- RECORDS FOR THIS EXERCISE:
+===+

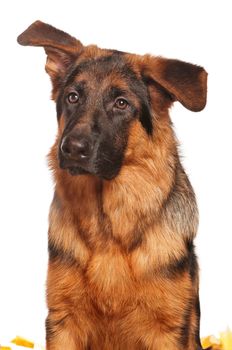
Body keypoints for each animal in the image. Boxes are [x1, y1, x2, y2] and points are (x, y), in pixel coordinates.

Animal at [17, 20, 208, 348]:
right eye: (73, 96)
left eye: (121, 103)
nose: (71, 149)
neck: (108, 225)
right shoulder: (63, 323)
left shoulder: (169, 330)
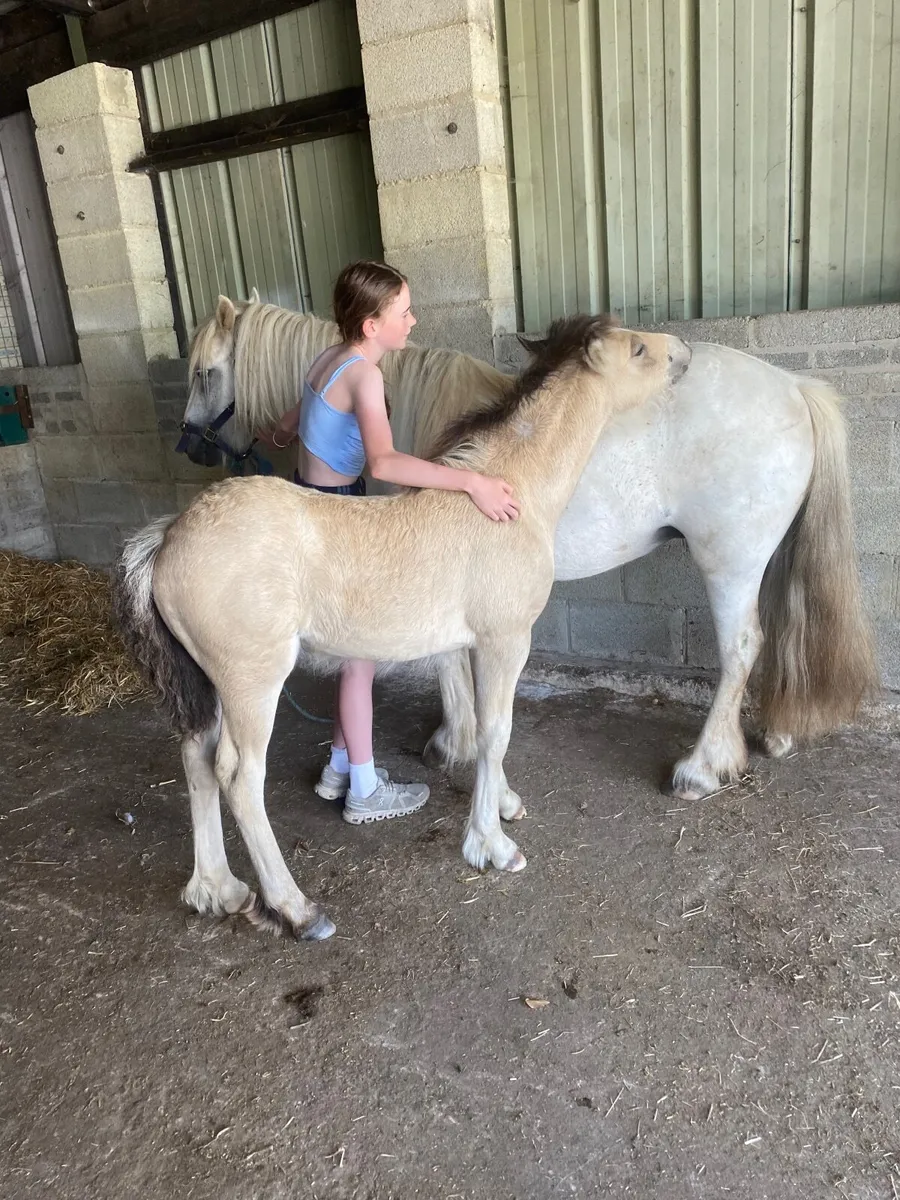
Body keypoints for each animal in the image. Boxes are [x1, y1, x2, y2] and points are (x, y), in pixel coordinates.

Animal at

+===+

- TASK INSTRUCTIONS: Set down exactly the lines of the entries above from the one holding "nose: (71, 149)" through the last one, including both, with the pictures left out.

- YOUR RESPONSE:
nose: (71, 149)
neck: (108, 225)
right shoulder: (63, 323)
left shoulder: (169, 330)
Body keypoints for each animal in the image. Boxes are [x1, y1, x2, y2] and points are (x, y), in pixel coordinates.

Animal at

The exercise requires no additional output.